--- Start EXERCISE INPUT ---

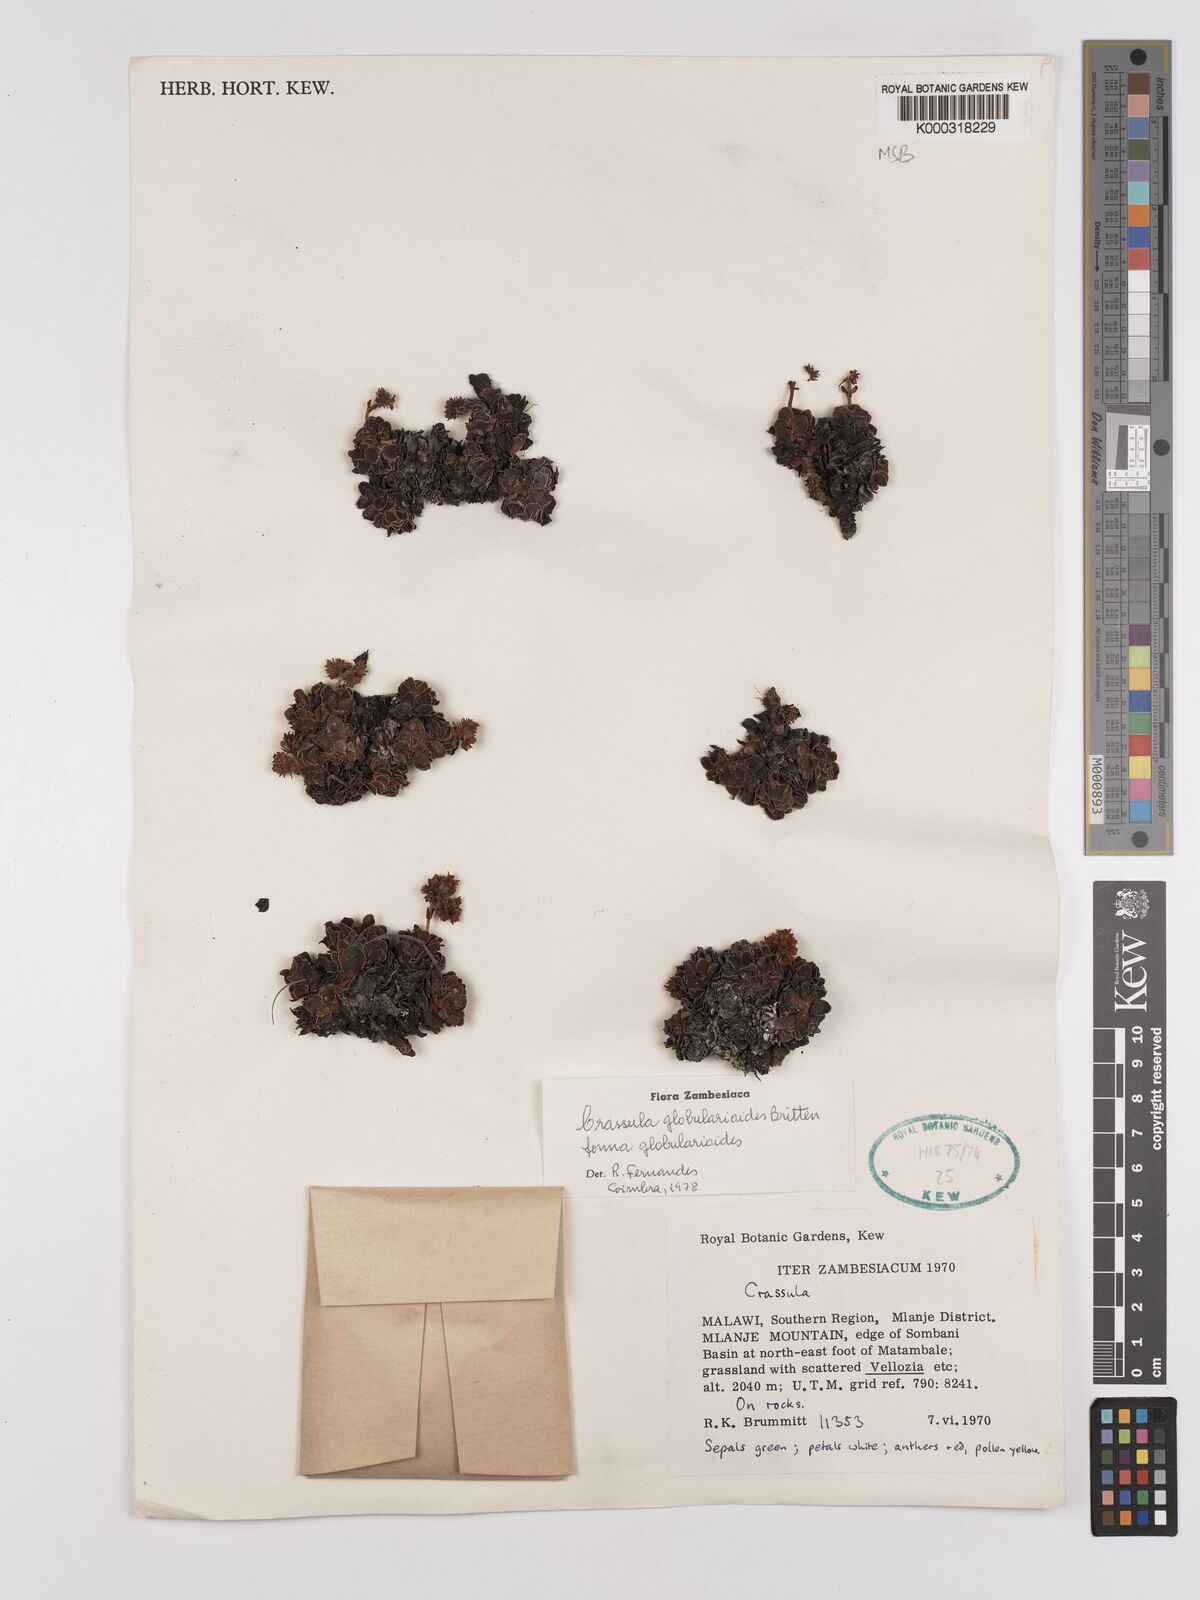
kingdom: Plantae
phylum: Tracheophyta
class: Magnoliopsida
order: Saxifragales
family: Crassulaceae
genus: Crassula
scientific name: Crassula globularioides
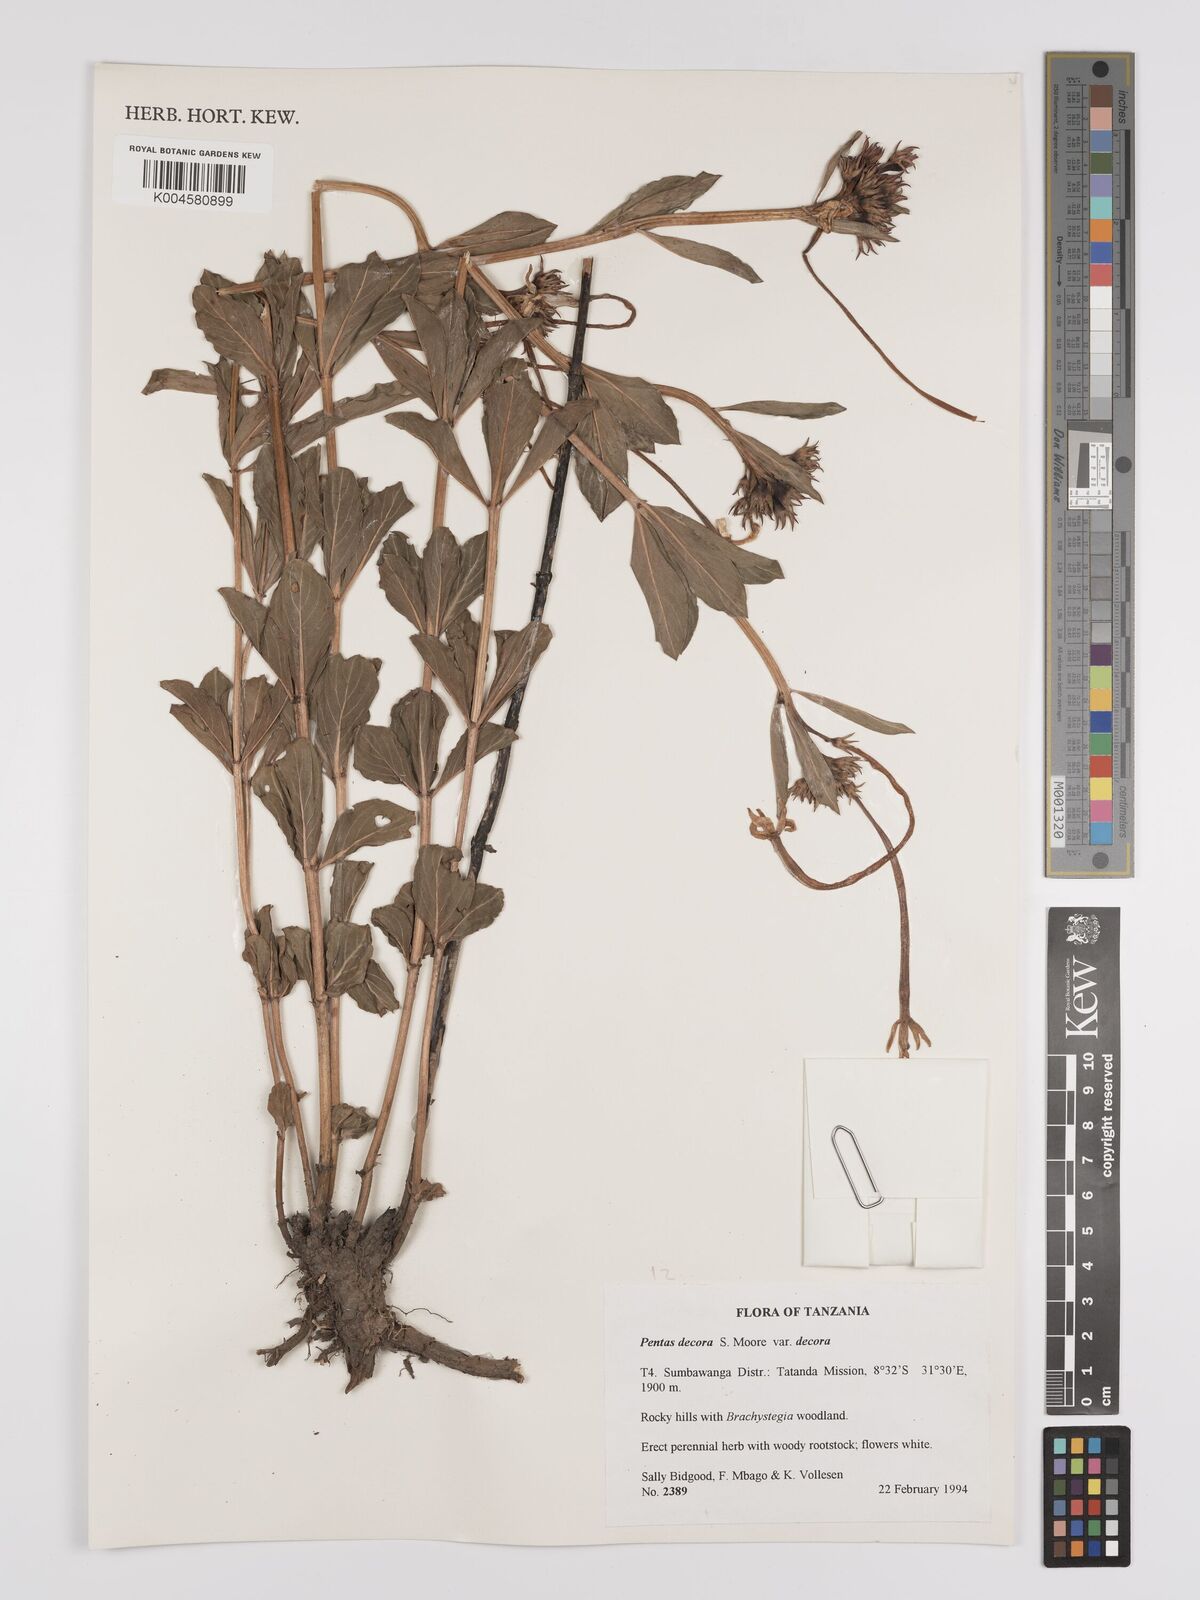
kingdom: Plantae
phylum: Tracheophyta
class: Magnoliopsida
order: Gentianales
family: Rubiaceae
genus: Dolichopentas
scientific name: Dolichopentas decora
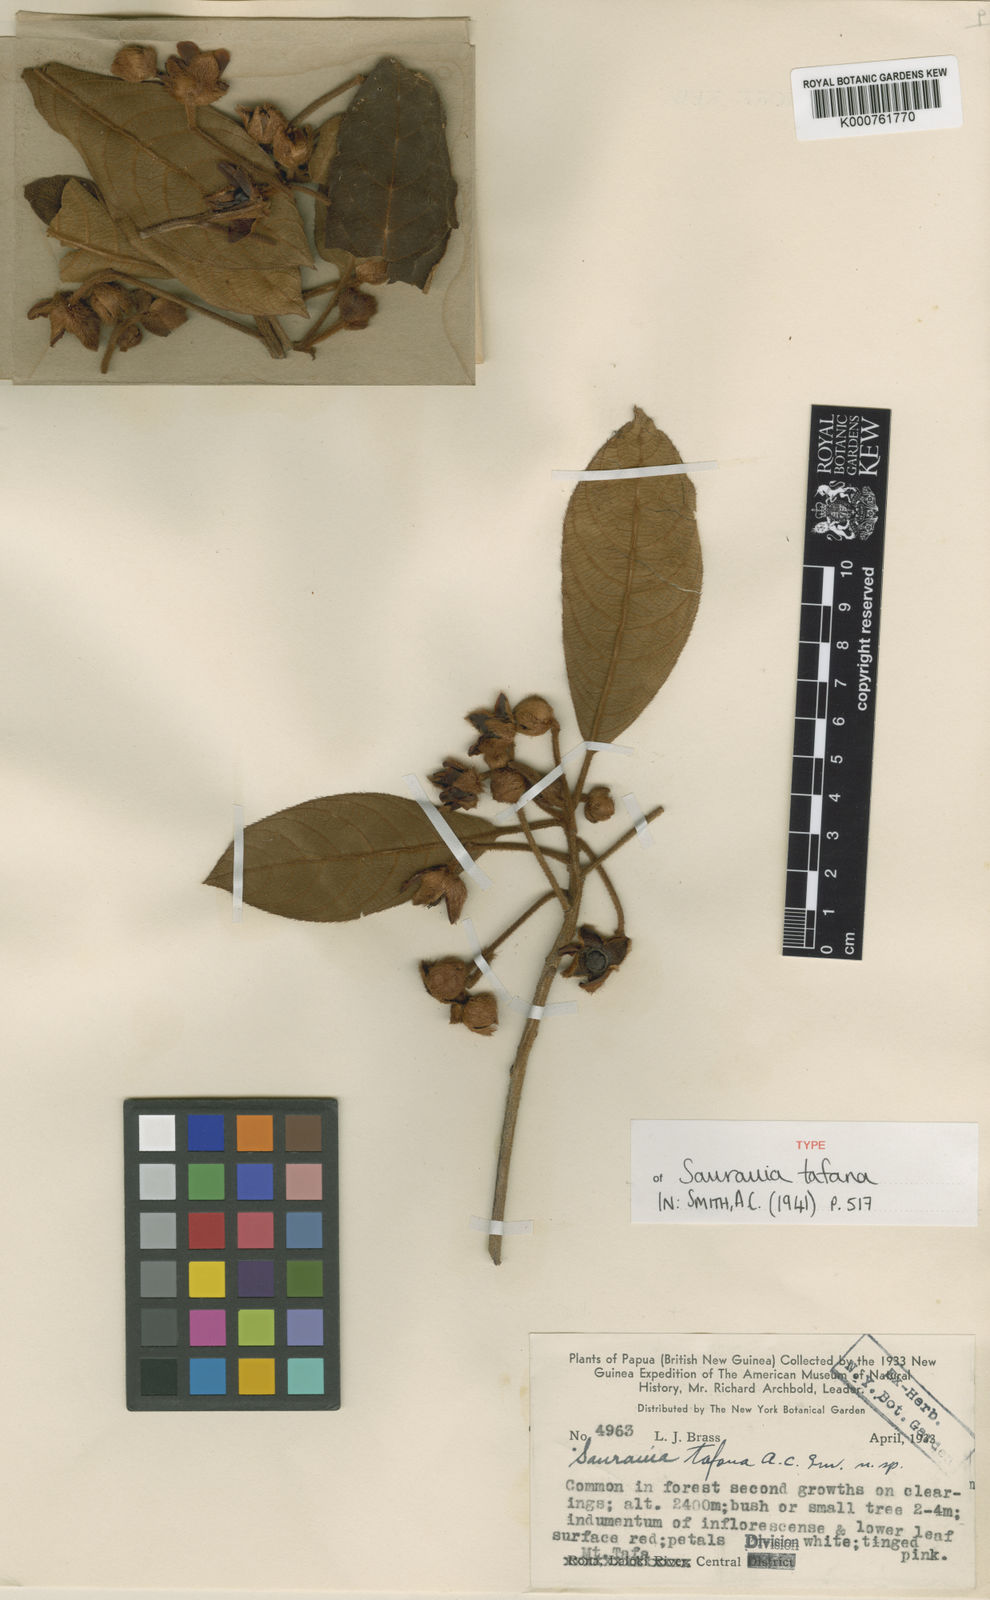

--- End EXERCISE INPUT ---

◆ SHORT EXERCISE ◆
Repeat the lines of the items word for word, starting at the line that contains "order: Saxifragales" and ending at the last line of the items, with both ends included. Leave the pictures out of your answer.

◆ RESPONSE TO THIS TASK ◆
order: Saxifragales
family: Crassulaceae
genus: Crassula
scientific name: Crassula globularioides
kingdom: Plantae
phylum: Tracheophyta
class: Magnoliopsida
order: Gentianales
family: Rubiaceae
genus: Dolichopentas
scientific name: Dolichopentas decora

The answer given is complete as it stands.